タクシーを降りて、アパートの階段を上り、一呼吸置いてチャイムを押した。


少し待つと、ガチャリとドアが開く。



「入って。」


顔を覗かせたタカは、何だかご機嫌斜めなご様子だけど。


何かされるのでは、と、おずおずと中に入ったが、でも彼はそんなあたしを見ることもなく、床にいる物体を前に、ひとつため息を落とした。



「…子猫?」


真っ黒の、しかもまだ小さな子猫。


一体何なのかわからず戸惑っているあたしに、



「すぐそこに捨てられててさ。
雨降りそうだったし、何かそのまま放置も出来なくて。
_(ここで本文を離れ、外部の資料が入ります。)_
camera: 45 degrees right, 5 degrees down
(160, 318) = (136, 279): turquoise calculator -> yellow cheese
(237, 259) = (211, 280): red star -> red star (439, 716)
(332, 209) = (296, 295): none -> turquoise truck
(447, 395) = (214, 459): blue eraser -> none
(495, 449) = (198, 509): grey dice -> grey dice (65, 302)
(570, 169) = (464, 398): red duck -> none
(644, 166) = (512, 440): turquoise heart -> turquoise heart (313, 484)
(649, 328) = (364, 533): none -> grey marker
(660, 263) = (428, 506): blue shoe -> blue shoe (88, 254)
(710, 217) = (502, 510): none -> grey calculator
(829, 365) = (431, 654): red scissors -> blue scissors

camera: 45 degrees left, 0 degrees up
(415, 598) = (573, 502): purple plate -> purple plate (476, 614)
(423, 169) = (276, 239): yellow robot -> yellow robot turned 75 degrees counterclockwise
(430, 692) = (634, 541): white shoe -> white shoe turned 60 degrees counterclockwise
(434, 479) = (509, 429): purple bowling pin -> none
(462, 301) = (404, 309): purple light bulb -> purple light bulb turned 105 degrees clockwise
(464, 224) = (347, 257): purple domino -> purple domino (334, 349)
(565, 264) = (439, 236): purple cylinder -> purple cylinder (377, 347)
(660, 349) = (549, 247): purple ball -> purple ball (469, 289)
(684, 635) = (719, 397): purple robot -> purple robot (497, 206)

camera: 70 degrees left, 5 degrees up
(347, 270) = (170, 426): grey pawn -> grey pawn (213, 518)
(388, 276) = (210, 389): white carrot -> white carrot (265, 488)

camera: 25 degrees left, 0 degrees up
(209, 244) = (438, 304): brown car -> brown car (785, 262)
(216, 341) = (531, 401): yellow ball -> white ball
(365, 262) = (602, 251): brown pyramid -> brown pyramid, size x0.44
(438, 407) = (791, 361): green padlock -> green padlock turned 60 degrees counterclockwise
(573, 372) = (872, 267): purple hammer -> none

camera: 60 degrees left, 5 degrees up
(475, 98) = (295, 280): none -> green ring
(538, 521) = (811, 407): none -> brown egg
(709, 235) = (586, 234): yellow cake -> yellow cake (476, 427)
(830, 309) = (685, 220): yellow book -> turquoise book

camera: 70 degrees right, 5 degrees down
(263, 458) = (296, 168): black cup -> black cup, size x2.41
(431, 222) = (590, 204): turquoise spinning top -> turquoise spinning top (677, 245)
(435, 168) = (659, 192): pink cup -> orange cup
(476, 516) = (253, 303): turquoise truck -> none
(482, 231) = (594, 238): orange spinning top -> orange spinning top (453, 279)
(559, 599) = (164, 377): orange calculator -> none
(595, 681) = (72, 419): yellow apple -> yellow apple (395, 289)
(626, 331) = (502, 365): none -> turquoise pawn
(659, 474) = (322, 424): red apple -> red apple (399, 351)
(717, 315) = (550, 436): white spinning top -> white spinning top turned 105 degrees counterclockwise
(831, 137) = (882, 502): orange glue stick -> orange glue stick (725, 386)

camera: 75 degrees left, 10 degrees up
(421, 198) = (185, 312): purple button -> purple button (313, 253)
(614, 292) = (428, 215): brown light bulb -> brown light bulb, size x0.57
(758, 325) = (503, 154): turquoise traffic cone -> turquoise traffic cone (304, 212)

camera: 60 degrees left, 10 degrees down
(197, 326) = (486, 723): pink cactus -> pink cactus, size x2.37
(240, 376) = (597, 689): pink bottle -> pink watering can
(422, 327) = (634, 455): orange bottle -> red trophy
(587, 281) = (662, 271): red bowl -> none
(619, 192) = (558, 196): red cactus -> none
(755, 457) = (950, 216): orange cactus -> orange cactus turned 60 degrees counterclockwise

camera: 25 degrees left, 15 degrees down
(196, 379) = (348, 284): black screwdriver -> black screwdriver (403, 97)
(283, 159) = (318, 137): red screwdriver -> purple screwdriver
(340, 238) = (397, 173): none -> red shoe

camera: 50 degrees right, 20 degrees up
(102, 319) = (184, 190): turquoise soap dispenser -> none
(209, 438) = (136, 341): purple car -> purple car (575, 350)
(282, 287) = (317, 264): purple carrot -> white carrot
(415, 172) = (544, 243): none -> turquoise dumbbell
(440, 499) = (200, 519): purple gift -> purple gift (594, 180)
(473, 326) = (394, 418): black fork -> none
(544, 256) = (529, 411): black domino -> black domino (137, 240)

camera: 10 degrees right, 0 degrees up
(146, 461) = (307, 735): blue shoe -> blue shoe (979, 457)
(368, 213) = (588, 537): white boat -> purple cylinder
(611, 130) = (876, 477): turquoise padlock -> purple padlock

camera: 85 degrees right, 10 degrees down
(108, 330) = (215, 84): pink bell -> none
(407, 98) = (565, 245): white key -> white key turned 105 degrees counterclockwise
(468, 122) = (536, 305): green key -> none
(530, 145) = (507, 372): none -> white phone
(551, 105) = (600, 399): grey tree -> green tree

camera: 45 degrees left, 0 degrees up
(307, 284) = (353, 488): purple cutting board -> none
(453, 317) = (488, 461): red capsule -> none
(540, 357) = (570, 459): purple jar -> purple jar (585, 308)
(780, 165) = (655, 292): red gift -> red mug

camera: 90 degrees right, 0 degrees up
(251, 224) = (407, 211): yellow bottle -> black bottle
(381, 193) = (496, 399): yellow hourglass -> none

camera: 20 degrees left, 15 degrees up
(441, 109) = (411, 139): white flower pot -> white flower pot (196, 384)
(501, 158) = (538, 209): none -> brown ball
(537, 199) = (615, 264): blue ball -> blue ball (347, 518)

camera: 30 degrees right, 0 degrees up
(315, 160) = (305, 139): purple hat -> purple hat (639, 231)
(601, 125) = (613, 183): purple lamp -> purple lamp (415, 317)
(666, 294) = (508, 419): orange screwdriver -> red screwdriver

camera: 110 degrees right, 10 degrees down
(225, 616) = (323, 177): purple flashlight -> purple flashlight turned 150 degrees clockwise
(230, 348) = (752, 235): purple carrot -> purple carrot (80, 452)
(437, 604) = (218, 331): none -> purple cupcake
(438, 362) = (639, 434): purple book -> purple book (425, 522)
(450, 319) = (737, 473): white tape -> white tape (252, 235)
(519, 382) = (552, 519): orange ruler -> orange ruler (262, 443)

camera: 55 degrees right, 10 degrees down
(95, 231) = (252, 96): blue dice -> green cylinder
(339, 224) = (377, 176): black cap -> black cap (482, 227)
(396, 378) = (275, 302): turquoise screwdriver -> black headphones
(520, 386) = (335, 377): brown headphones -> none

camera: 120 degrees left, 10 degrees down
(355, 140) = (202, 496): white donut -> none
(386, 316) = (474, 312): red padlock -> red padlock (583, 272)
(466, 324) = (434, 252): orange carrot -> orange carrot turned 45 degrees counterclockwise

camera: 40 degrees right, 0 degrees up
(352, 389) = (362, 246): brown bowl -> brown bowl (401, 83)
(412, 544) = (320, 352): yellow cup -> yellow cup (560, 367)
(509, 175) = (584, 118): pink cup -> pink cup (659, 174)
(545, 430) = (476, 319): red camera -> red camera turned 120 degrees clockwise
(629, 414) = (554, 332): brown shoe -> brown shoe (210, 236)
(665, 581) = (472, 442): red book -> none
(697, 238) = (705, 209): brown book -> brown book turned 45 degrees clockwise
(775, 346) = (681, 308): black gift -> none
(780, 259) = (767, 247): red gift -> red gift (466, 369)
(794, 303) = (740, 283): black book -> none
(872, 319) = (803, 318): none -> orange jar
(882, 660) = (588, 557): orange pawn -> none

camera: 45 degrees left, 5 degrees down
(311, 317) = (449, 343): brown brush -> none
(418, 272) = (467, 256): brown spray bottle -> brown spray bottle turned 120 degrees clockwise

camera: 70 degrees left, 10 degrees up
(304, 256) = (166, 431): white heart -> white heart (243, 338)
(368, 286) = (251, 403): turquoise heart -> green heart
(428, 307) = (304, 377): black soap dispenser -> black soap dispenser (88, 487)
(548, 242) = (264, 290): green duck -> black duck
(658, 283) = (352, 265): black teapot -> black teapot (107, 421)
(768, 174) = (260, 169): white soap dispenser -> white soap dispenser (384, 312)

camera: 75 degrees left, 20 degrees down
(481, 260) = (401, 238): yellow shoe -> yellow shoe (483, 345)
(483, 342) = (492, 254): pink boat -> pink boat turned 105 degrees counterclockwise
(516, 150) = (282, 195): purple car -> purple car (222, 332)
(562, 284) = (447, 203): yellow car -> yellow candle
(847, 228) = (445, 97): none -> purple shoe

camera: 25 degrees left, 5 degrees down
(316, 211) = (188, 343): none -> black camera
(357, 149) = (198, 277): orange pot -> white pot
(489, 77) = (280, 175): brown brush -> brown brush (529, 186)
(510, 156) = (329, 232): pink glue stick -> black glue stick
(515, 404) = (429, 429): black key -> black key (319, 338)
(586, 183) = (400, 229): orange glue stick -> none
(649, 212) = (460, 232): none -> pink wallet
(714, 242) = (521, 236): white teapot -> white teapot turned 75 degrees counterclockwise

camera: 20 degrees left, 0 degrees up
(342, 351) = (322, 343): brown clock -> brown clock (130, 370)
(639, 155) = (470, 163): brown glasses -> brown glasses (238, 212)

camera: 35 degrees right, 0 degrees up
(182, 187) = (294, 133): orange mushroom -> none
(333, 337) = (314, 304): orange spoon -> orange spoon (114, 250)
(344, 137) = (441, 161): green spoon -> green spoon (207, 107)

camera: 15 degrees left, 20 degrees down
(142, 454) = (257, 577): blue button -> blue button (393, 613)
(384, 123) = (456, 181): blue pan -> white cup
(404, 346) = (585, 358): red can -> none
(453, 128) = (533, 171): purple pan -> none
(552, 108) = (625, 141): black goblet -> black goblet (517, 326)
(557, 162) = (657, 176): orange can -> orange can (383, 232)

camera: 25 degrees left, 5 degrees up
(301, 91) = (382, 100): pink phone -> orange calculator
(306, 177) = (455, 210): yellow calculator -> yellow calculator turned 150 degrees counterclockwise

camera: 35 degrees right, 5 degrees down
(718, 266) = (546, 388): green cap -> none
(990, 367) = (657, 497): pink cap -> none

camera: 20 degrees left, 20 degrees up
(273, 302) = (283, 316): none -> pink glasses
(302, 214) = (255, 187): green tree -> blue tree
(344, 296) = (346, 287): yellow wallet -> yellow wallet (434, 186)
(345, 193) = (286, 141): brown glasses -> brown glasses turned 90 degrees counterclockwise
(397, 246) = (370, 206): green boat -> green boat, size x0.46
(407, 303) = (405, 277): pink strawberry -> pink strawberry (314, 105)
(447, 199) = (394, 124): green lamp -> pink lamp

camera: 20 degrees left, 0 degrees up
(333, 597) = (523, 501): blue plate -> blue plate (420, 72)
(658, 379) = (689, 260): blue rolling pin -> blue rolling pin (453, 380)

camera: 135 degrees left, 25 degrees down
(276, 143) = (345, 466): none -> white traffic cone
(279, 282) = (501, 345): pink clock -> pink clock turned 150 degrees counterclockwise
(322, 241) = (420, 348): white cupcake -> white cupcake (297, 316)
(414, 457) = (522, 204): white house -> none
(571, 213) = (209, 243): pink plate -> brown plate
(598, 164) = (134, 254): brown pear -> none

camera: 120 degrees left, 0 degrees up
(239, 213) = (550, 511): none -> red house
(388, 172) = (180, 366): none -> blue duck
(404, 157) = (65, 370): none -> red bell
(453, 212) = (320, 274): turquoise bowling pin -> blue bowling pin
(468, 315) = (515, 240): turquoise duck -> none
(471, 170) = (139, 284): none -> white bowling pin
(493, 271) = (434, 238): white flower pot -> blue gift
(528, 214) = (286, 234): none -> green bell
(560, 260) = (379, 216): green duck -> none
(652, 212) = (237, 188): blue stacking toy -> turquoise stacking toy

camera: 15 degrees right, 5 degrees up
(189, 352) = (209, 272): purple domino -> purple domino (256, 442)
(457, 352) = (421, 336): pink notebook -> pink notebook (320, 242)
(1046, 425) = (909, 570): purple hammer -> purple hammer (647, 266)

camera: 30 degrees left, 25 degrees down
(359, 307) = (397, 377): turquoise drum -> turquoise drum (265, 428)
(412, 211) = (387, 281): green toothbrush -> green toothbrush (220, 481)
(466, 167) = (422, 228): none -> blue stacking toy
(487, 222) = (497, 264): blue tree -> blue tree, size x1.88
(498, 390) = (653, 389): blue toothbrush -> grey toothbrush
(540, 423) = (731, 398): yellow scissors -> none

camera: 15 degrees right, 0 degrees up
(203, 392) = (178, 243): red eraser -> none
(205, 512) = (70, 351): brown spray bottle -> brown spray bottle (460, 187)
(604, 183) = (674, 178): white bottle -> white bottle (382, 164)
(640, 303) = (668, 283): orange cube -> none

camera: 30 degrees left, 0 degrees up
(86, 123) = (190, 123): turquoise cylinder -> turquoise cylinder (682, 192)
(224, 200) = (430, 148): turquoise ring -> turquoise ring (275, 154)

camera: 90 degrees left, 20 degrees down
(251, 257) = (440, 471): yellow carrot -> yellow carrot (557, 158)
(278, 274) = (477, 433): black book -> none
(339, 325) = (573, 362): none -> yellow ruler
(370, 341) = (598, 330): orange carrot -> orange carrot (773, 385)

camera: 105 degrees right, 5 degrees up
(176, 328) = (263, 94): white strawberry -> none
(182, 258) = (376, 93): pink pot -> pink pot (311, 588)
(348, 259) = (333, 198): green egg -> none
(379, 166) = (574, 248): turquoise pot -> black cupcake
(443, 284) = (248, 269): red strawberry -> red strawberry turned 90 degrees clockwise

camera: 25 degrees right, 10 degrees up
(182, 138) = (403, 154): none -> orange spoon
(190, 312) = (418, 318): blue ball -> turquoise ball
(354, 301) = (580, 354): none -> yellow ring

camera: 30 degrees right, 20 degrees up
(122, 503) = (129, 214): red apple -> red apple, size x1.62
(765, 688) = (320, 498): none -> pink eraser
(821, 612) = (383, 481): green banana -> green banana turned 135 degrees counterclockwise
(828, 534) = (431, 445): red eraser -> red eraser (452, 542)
」


そこまで言い、けど、とタカはこちらを向いた。



「どうしたら良いのかわかんねぇし。」


要は困っているらしい。


まだ片手で掬い上げられるほどのサイズのそれは、こちらを警戒しながら震えていた。


堪らず胸に抱えると、小さすぎるぬくもりに悲しくさせられる。



「ねぇ、飼うの?」


「………」


「飼う気ないなら、その場しのぎでどうにかしてやろうなんて思わない方が良いよ。」


あたしの言葉に、タカは顔を俯かせて押し黙った。